● MATERIAL SUPPLIED
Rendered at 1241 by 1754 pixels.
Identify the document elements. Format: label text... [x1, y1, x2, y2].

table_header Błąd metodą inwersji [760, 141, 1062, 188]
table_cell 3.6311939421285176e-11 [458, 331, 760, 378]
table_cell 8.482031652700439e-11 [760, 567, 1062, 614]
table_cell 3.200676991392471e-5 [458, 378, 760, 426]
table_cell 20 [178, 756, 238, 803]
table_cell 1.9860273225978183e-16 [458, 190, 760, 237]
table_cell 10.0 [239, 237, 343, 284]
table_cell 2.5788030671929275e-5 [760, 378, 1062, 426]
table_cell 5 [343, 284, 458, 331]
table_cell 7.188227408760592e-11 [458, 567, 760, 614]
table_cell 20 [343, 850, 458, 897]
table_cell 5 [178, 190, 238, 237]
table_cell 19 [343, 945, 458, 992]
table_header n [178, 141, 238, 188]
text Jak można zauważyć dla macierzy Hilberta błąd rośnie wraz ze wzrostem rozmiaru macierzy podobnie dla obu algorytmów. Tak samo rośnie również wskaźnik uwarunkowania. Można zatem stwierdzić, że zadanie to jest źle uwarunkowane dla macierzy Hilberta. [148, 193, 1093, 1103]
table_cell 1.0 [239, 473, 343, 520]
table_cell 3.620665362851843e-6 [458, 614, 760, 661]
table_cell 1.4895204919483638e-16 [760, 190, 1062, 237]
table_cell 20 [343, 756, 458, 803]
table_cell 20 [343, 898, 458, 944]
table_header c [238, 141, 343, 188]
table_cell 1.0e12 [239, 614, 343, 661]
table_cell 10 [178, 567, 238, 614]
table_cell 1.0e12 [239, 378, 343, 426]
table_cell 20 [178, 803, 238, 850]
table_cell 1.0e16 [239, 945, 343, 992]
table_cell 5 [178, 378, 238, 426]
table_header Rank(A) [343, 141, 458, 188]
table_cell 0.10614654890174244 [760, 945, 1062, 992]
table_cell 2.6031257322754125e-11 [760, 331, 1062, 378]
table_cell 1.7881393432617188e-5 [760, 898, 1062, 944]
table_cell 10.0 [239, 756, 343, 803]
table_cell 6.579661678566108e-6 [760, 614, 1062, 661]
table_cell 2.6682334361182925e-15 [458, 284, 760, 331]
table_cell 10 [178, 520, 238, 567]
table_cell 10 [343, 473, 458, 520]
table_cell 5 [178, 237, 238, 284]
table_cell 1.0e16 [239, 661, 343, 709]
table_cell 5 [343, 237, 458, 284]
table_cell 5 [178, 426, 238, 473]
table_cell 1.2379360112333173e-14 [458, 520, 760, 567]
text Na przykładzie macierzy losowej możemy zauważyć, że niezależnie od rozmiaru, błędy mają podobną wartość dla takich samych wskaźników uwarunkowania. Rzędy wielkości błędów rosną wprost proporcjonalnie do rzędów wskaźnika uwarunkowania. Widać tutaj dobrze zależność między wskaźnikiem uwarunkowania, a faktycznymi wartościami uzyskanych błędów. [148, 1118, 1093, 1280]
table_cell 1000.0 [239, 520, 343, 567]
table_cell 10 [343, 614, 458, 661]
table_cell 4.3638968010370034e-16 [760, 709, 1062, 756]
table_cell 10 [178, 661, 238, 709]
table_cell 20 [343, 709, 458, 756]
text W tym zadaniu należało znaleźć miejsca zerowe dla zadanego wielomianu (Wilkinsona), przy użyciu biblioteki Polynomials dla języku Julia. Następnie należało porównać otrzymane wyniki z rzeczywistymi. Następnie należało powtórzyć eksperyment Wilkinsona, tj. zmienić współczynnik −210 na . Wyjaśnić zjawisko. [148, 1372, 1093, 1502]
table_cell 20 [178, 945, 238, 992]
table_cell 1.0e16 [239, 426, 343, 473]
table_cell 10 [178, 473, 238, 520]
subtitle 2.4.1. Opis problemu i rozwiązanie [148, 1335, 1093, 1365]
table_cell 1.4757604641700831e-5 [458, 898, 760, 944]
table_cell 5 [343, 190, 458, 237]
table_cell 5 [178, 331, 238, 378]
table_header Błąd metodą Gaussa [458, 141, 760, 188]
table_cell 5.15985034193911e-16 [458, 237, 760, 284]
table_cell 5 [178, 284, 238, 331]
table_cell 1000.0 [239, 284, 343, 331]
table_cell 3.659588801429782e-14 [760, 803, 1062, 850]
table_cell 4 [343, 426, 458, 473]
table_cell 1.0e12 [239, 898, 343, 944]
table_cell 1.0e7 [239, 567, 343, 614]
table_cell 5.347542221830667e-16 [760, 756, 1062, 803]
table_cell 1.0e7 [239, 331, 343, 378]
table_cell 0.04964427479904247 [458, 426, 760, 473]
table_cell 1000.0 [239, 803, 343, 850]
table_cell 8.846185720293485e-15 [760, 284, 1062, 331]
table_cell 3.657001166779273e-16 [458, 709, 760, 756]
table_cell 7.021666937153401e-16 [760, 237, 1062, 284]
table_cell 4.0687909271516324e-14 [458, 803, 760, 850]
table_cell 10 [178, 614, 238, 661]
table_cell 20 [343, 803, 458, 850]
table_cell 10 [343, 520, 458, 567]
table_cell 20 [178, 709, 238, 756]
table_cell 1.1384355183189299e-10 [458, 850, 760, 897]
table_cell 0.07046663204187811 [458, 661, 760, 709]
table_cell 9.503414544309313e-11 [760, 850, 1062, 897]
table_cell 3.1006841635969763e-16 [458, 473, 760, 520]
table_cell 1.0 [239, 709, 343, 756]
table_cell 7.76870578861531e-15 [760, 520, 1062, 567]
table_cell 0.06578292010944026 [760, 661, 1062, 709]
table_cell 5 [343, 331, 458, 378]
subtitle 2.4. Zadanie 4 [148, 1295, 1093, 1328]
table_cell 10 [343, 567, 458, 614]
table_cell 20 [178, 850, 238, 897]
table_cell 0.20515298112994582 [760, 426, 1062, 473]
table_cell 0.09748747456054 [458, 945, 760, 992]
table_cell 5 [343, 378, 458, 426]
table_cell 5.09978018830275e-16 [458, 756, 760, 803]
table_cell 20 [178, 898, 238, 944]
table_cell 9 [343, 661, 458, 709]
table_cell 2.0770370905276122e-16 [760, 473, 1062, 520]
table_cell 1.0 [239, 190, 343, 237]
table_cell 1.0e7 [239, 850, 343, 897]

● TASK REQUIREMENTS
Report each line of the entries where the word "metodą" occurs.

● RESPONSE AREA
table_header Błąd metodą inwersji [760, 141, 1062, 188]
table_header Błąd metodą Gaussa [458, 141, 760, 188]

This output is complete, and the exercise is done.